Als Glair oben ankam, stand das Tor bereits offen. Von innen sagte eine quäkende Stimme.

»Ei, was für hohen Besuch ich bekomme! Seit man mich aus der Gilde verstoßen hat, war keine Hexe mehr bei mir. Wie habe ich diese ungewohnte Ehre nur verdient?«

»Man sagt, du seist eine Caeryll-Kundige«, sagte Glair in die Dunkelheit.

Ein gackerndes Lachen kam als Antwort.

Plötzlich sprühten Funken und entzündeten den Docht einer Öllampe. In ihrem Schein war eine krumme Gestalt zu erkennen, die über und über wie mit rotem Moos bewachsen war. Zuerst glaubte Glair, dass es sich um ein rostfarbenes Gewand handelte, doch bei genauerem Hinsehen erkannte sie, dass es Flechten waren, die die Haut überzogen. Die Bucklige hob den Kopf, und Glair sah, dass auch ihr Gesicht mit diesen rostigen Flechten bedeckt war.

»Entsetzt dich mein Anblick?«, fragte die Rostige belustigt. »Diesen Aussatz verdanke ich jenen, die mich aus der Gilde verstoßen haben. Es könnte sogar sein, dass er auf Hexen übertragbar ist.«

»Du kannst mich nicht erschrecken«, sagte Glair unbeeindruckt.

»Nein?«, fragte Shuk enttäuscht und warf die Arme in die Luft. »Dann eben nicht. Aber erwarte nicht, dass ich dir deine Unerschrockenheit lohne. Auch bitte ich, mein schlechtes Benehmen zu entschuldigen. Ich bin den Umgang mit ehrbaren Leuten nicht mehr gewöhnt. Ich habe es nur mit Seelendieben und Schlimmeren zu tun. Warum, sagtest du, hast du dich überwunden, mich aufzusuchen? Ach, ja. Ich soll eine Caeryll-Kundige sein. Dass ich nicht lache! Vilge nennt sich so ... aber wäre sie sich nicht zu gut, zu mir zu kommen, könnte ich ihr einiges erzählen, was sie von niemandem sonst erfahren kann. Ich habe sie von meinem Turm aus oft beobachtet, wie sie mit ihrem Boot in der Bucht kreuzte – aber stets auf falschem Kurs. Vilge hat meine Hilfe verschmäht, also soll sie dumm sterben.«

»Aber ich bin zu dir gekommen«, sagte Glair.
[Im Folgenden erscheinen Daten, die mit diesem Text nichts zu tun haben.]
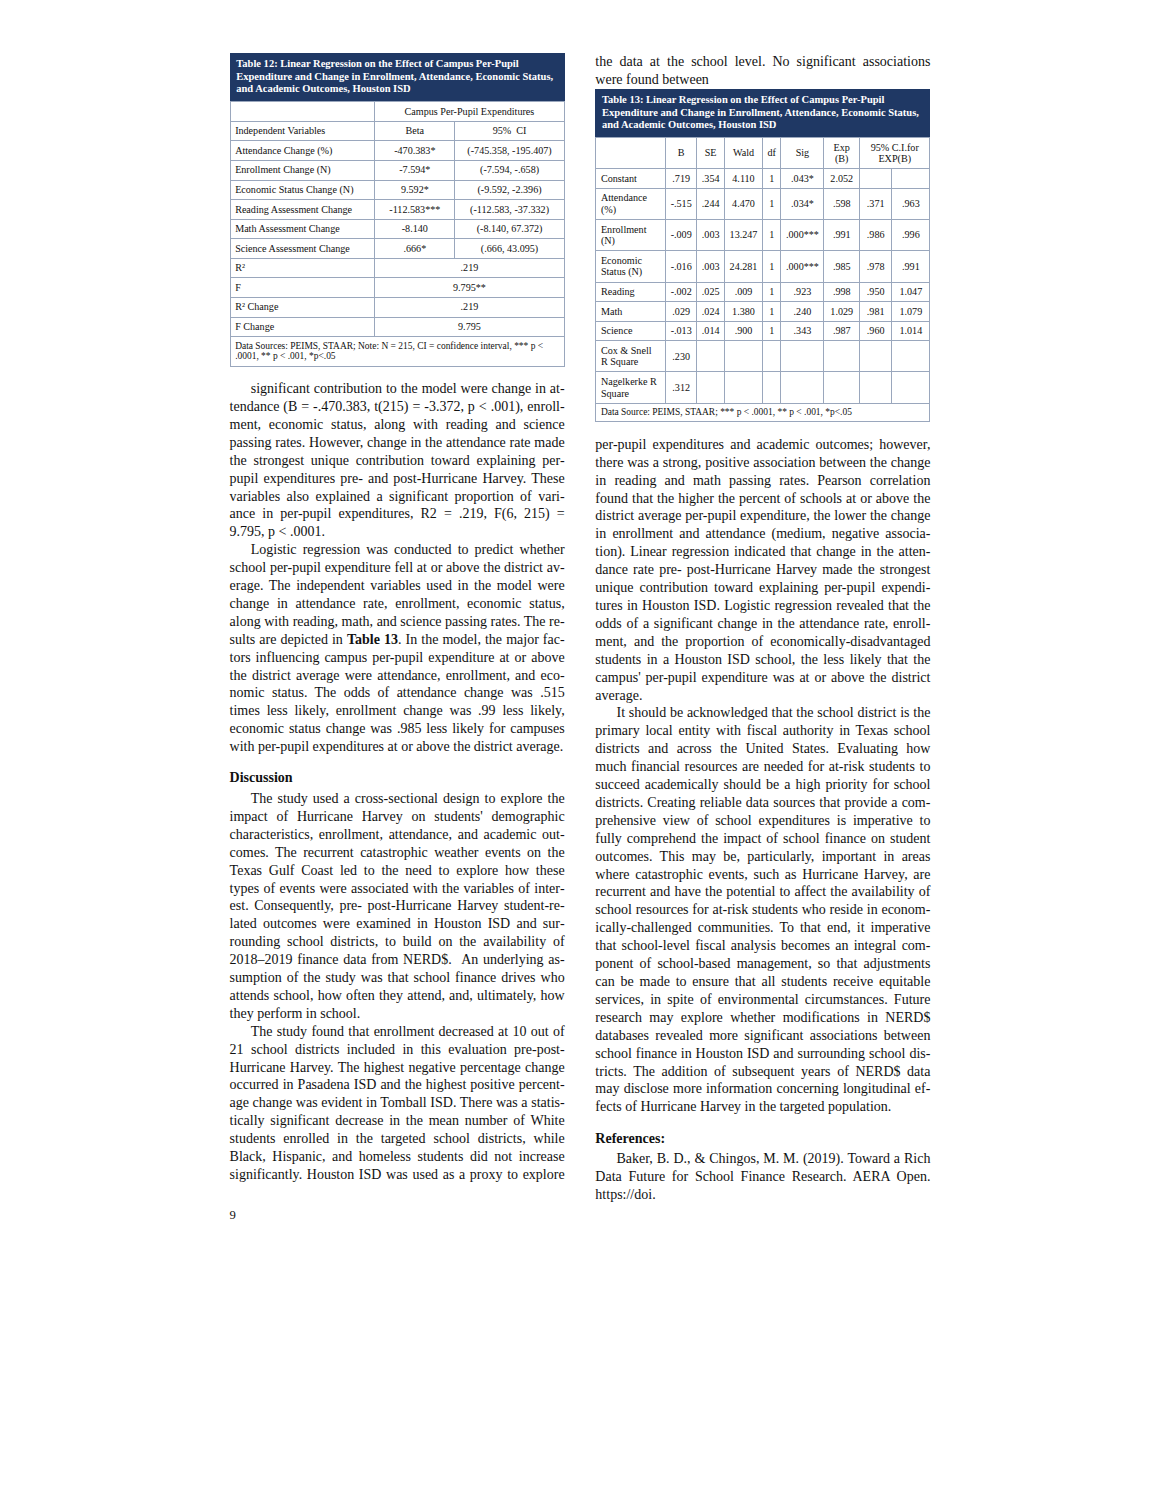Table 12: Linear Regression on the Effect of Campus Per-Pupil Expenditure and Change in Enrollment, Attendance, Economic Status, and Academic Outcomes, Houston ISD
| | Campus Per-Pupil Expenditures |
| Independent Variables | Beta | 95% CI |
| Attendance Change (%) | -470.383* | (-745.358, -195.407) |
| Enrollment Change (N) | -7.594* | (-7.594, -.658) |
| Economic Status Change (N) | 9.592* | (-9.592, -2.396) |
| Reading Assessment Change | -112.583*** | (-112.583, -37.332) |
| Math Assessment Change | -8.140 | (-8.140, 67.372) |
| Science Assessment Change | .666* | (.666, 43.095) |
| R² | .219 |
| F | 9.795** |
| R² Change | .219 |
| F Change | 9.795 |
| Data Sources: PEIMS, STAAR; Note: N = 215, CI = confidence interval, *** p < .0001, ** p < .001, *p<.05 |
significant contribution to the model were change in attendance (B = -.470.383, t(215) = -3.372, p < .001), enrollment, economic status, along with reading and science passing rates. However, change in the attendance rate made the strongest unique contribution toward explaining per-pupil expenditures pre- and post-Hurricane Harvey. These variables also explained a significant proportion of variance in per-pupil expenditures, R2 = .219, F(6, 215) = 9.795, p < .0001.
Logistic regression was conducted to predict whether school per-pupil expenditure fell at or above the district average. The independent variables used in the model were change in attendance rate, enrollment, economic status, along with reading, math, and science passing rates. The results are depicted in Table 13. In the model, the major factors influencing campus per-pupil expenditure at or above the district average were attendance, enrollment, and economic status. The odds of attendance change was .515 times less likely, enrollment change was .99 less likely, economic status change was .985 less likely for campuses with per-pupil expenditures at or above the district average.
Discussion
The study used a cross-sectional design to explore the impact of Hurricane Harvey on students' demographic characteristics, enrollment, attendance, and academic outcomes. The recurrent catastrophic weather events on the Texas Gulf Coast led to the need to explore how these types of events were associated with the variables of interest. Consequently, pre- post-Hurricane Harvey student-related outcomes were examined in Houston ISD and surrounding school districts, to build on the availability of 2018–2019 finance data from NERD$. An underlying assumption of the study was that school finance drives who attends school, how often they attend, and, ultimately, how they perform in school.
The study found that enrollment decreased at 10 out of 21 school districts included in this evaluation pre-post-Hurricane Harvey. The highest negative percentage change occurred in Pasadena ISD and the highest positive percentage change was evident in Tomball ISD. There was a statistically significant decrease in the mean number of White students enrolled in the targeted school districts, while Black, Hispanic, and homeless students did not increase significantly. Houston ISD was used as a proxy to explore the data at the school level. No significant associations were found between
Table 13: Linear Regression on the Effect of Campus Per-Pupil Expenditure and Change in Enrollment, Attendance, Economic Status, and Academic Outcomes, Houston ISD
| | B | SE | Wald | df | Sig | Exp (B) | 95% C.I.for EXP(B) |
| Constant | .719 | .354 | 4.110 | 1 | .043* | 2.052 | | |
| Attendance (%) | -.515 | .244 | 4.470 | 1 | .034* | .598 | .371 | .963 |
| Enrollment (N) | -.009 | .003 | 13.247 | 1 | .000*** | .991 | .986 | .996 |
| Economic Status (N) | -.016 | .003 | 24.281 | 1 | .000*** | .985 | .978 | .991 |
| Reading | -.002 | .025 | .009 | 1 | .923 | .998 | .950 | 1.047 |
| Math | .029 | .024 | 1.380 | 1 | .240 | 1.029 | .981 | 1.079 |
| Science | -.013 | .014 | .900 | 1 | .343 | .987 | .960 | 1.014 |
| Cox & Snell R Square | .230 | | | | | | | |
| Nagelkerke R Square | .312 | | | | | | | |
| Data Source: PEIMS, STAAR; *** p < .0001, ** p < .001, *p<.05 |
per-pupil expenditures and academic outcomes; however, there was a strong, positive association between the change in reading and math passing rates. Pearson correlation found that the higher the percent of schools at or above the district average per-pupil expenditure, the lower the change in enrollment and attendance (medium, negative association). Linear regression indicated that change in the attendance rate pre- post-Hurricane Harvey made the strongest unique contribution toward explaining per-pupil expenditures in Houston ISD. Logistic regression revealed that the odds of a significant change in the attendance rate, enrollment, and the proportion of economically-disadvantaged students in a Houston ISD school, the less likely that the campus' per-pupil expenditure was at or above the district average.
It should be acknowledged that the school district is the primary local entity with fiscal authority in Texas school districts and across the United States. Evaluating how much financial resources are needed for at-risk students to succeed academically should be a high priority for school districts. Creating reliable data sources that provide a comprehensive view of school expenditures is imperative to fully comprehend the impact of school finance on student outcomes. This may be, particularly, important in areas where catastrophic events, such as Hurricane Harvey, are recurrent and have the potential to affect the availability of school resources for at-risk students who reside in economically-challenged communities. To that end, it imperative that school-level fiscal analysis becomes an integral component of school-based management, so that adjustments can be made to ensure that all students receive equitable services, in spite of environmental circumstances. Future research may explore whether modifications in NERD$ databases revealed more significant associations between school finance in Houston ISD and surrounding school districts. The addition of subsequent years of NERD$ data may disclose more information concerning longitudinal effects of Hurricane Harvey in the targeted population.
References:
Baker, B. D., & Chingos, M. M. (2019). Toward a Rich Data Future for School Finance Research. AERA Open. https://doi.
9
»Ah, ja, du, eine Hexe des achten Grades – was für eine Ehre. Komm mit!« Shuk nahm die Öllampe an sich und stieg damit eine Wendeltreppe hinauf. Dabei fuhr sie fort: »Ich habe meine Verfehlung gebüßt – und ich bereue. Die Hexengilde weiß das, aber keines dieser hochnäsigen Weiber hat mir bisher Gehör geschenkt. Sie lassen mich weiterhin leiden. Der Belag schlägt sich schneller an meinem Körper nieder, als ich ihn abschaben kann ... Was ich nicht schon alles versucht habe!«

»Vielleicht könnte ich ...«

»Halt den Mund! Ich will keine leeren Versprechungen hören!«

Sie erreichten die oberste Plattform des Leuchtturms. Ein plötzlich aufkommender Windstoß blies die Öllampe aus. Hier oben war es überhaupt sehr windig, während unten in der Bucht sich noch immer kein Lufthauch regte. Die Meeresoberfläche war noch immer spiegelglatt.

»Da kommt Caeryll!«, sagte Shuk und deutete nach vorne.

Glair versuchte, die Nebelwand mit den Augen zu durchdringen, und sie nahm sogar ihre kristallenen Zauberringe zu Hilfe. Aber die Rostige lachte sie nur aus.